640 dias e um silêncio


Você passou por mim no meio daquele monte de gente, cerveja e música nas alturas. Mesmo com todas as distrações presentes, como um ímã meus olhos te seguiam. Sedentos por um pedaço seu, cada vez que a gente se aproximava, meu frio no estômago dizia que a minha fome era outra. Sua mão na minha nuca me fazia ter certeza que eu não era a única ali pronta pra perder a cabeça. Perdemos um pouco mais do que isso.

No dia seguinte, já sóbrios, uma sensação aterrorizante tomou conta de mim. Fingi normalidade até você ir embora daqui de casa. No minuto que você bateu a porta eu entendi que aquela era a sensação que eu vinha há algum tempo tentando evitar: sentir algo tão bom e vê-lo sair pela porta. Será que ele volta? Será que isso é real? E você voltou. E foi real.

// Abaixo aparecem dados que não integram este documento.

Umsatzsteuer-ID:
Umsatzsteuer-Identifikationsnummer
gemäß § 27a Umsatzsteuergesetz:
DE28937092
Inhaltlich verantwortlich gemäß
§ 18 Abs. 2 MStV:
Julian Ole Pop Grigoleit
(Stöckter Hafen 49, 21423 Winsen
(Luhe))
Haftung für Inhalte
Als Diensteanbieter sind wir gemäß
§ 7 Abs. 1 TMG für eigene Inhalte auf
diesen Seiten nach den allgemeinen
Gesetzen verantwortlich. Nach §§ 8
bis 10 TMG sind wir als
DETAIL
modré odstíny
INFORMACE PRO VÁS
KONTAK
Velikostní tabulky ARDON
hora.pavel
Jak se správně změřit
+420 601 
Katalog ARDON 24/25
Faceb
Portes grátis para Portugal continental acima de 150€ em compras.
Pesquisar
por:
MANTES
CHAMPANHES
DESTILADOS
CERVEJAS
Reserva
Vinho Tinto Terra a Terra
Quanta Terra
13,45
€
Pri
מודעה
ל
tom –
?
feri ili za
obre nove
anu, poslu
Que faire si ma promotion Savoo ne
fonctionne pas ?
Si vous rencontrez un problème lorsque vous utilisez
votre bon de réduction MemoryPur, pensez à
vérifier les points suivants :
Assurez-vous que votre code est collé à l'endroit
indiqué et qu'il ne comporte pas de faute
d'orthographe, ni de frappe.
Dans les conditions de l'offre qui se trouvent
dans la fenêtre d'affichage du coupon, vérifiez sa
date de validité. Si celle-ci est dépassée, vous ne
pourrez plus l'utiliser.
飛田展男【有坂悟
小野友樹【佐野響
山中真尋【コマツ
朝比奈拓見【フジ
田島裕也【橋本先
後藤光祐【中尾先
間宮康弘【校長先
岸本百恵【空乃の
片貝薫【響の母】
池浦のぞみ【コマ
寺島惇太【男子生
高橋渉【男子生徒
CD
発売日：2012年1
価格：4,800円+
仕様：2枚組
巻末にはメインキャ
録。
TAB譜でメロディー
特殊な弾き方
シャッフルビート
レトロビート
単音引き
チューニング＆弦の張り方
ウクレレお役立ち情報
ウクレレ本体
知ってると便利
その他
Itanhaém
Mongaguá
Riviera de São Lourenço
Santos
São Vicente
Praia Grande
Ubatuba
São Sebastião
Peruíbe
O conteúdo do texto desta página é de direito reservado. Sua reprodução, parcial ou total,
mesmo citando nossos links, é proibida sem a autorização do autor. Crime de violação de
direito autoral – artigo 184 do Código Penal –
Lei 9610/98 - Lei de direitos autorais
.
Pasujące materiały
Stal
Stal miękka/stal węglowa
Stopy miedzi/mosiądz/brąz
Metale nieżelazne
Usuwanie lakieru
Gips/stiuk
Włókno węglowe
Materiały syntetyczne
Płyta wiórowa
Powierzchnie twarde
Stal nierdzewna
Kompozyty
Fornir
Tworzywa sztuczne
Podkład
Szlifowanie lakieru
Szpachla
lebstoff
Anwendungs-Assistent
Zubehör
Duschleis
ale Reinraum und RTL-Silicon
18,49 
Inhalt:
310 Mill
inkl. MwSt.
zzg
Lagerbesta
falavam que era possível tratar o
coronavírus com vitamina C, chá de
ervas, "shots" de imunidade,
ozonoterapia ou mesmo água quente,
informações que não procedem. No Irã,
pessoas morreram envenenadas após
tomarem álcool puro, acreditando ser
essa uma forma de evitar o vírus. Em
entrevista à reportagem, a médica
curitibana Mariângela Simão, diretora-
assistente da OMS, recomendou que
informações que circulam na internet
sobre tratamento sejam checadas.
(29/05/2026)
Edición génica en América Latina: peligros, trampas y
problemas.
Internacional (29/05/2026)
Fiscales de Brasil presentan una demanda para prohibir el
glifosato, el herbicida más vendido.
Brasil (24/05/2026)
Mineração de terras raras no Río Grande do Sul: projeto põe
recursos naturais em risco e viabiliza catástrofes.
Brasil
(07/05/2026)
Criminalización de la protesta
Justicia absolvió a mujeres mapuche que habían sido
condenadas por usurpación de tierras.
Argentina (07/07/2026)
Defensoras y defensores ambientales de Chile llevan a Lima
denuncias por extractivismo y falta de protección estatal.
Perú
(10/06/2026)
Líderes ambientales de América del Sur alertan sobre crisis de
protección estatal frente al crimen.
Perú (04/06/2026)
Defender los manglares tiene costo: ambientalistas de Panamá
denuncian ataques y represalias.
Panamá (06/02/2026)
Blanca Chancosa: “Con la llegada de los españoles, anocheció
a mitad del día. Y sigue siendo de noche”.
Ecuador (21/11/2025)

Foi tão real que nos isolamos na nossa realidade, vivendo de forma intensa e profunda toda a experiência que é conhecer cada pedacinho de alguém. Quando a nossa realidade se chocou com a vida cotidiana o inevitável aconteceu. Duas pessoas, com uma boa bagagem emocional, machucadas, desconfiadas. Você por não querer arriscar ser feliz, eu por medo de ser e perder. Se nossos terapeutas conversassem talvez tivessem nos alertado da cagada iminente.

Fomos embora, buscamos caminhos diferentes, seguimos nossos rumos. E sempre voltamos a nos esbarrar. Talvez seja a nossa química, o seu sorriso, a minha gargalhada, o nosso abraço, o seu ombro que me consola, a minha nuca que encaixa perfeitamente na sua mão, as nossas conversas, ou até os nossos dias desastrosos que viram piada. Não sei. A gente sempre volta.
Mas eu quis fazer diferente dessa vez. Decidi não prolongar mais minha agonia de não te ter e me distanciei.

O silêncio se fez. E é ensurdecedor.